**Extracted records**
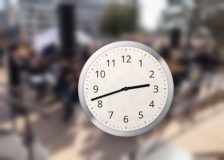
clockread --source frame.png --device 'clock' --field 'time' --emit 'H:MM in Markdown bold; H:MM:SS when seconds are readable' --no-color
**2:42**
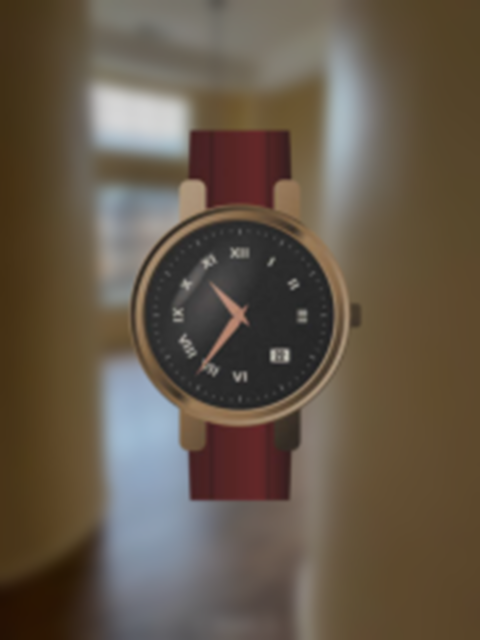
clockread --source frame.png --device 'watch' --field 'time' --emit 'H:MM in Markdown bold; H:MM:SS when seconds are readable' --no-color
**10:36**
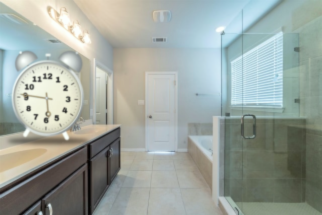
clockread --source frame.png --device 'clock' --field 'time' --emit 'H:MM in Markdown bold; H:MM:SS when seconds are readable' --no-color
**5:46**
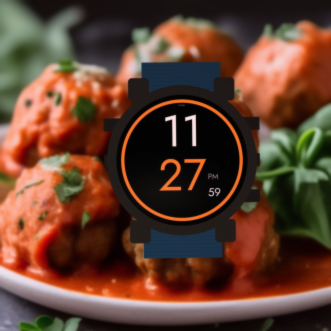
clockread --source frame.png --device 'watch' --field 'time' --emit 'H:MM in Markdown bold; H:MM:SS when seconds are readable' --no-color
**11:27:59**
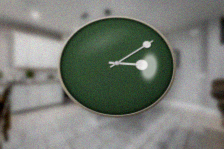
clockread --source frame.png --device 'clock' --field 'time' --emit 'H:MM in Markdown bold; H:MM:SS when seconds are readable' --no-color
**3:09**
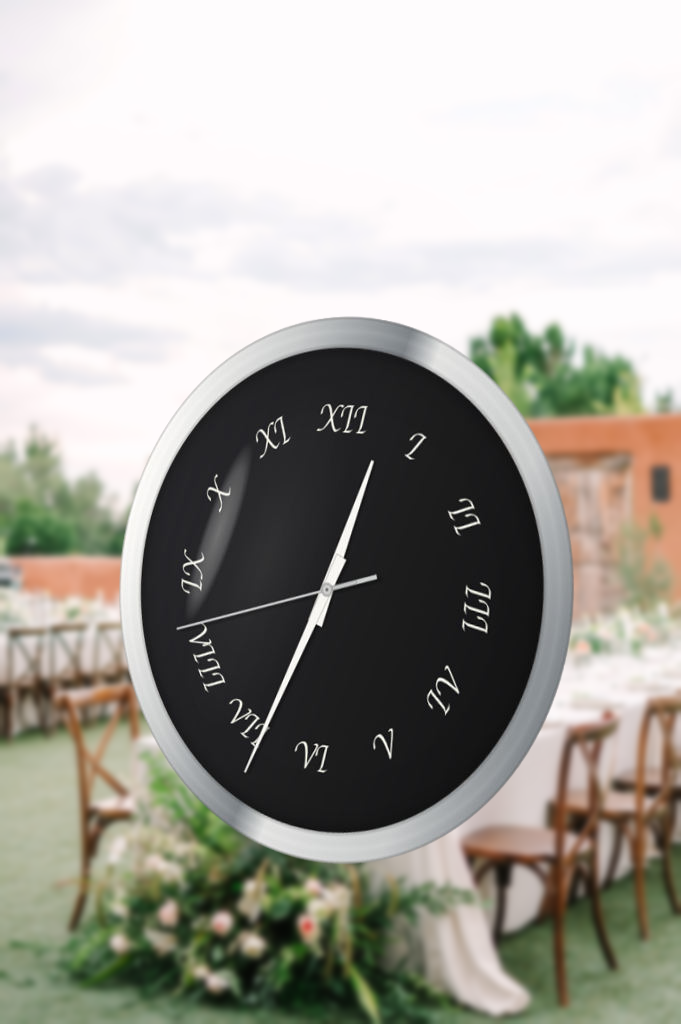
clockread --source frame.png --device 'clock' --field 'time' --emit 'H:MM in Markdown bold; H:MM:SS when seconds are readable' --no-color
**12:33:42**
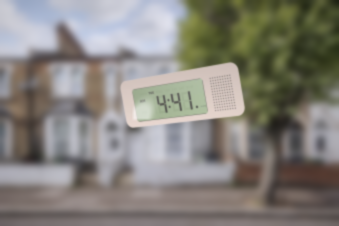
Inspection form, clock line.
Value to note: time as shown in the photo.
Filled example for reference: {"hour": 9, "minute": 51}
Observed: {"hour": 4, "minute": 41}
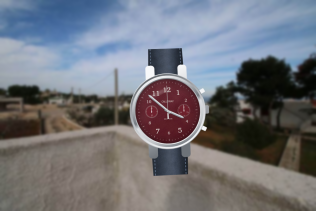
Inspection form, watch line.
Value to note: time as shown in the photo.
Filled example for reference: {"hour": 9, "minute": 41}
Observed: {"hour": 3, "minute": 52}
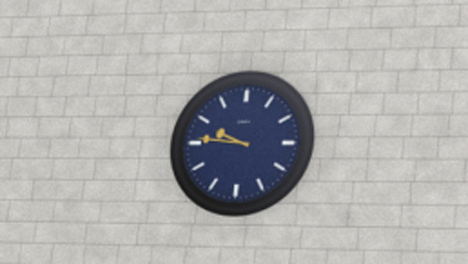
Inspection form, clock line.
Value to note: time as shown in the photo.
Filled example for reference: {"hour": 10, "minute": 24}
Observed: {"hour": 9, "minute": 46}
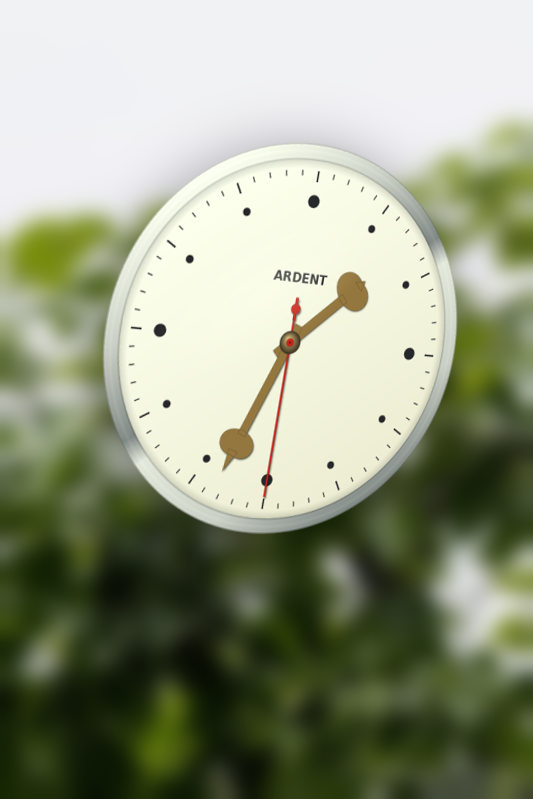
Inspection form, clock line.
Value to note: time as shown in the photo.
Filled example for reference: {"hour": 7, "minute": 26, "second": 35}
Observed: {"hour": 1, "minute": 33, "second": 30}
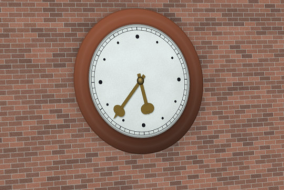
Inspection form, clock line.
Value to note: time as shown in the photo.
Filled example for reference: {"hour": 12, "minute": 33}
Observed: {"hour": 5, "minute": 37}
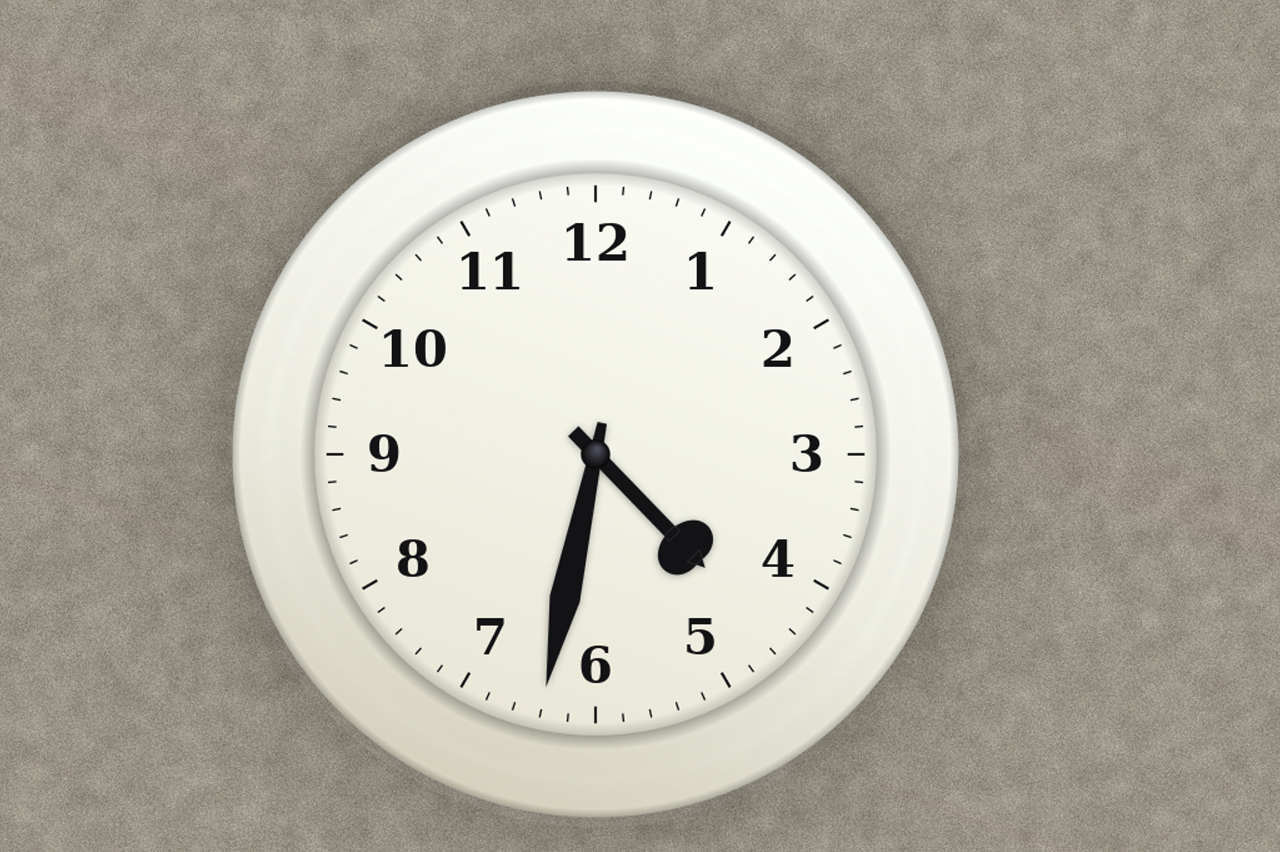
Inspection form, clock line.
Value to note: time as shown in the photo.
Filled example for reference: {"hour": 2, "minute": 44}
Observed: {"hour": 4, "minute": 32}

**Description of the task**
Determine how many lines of the listing above contain the string "reference" (case-sensitive match) and output only that count.

**Result below**
6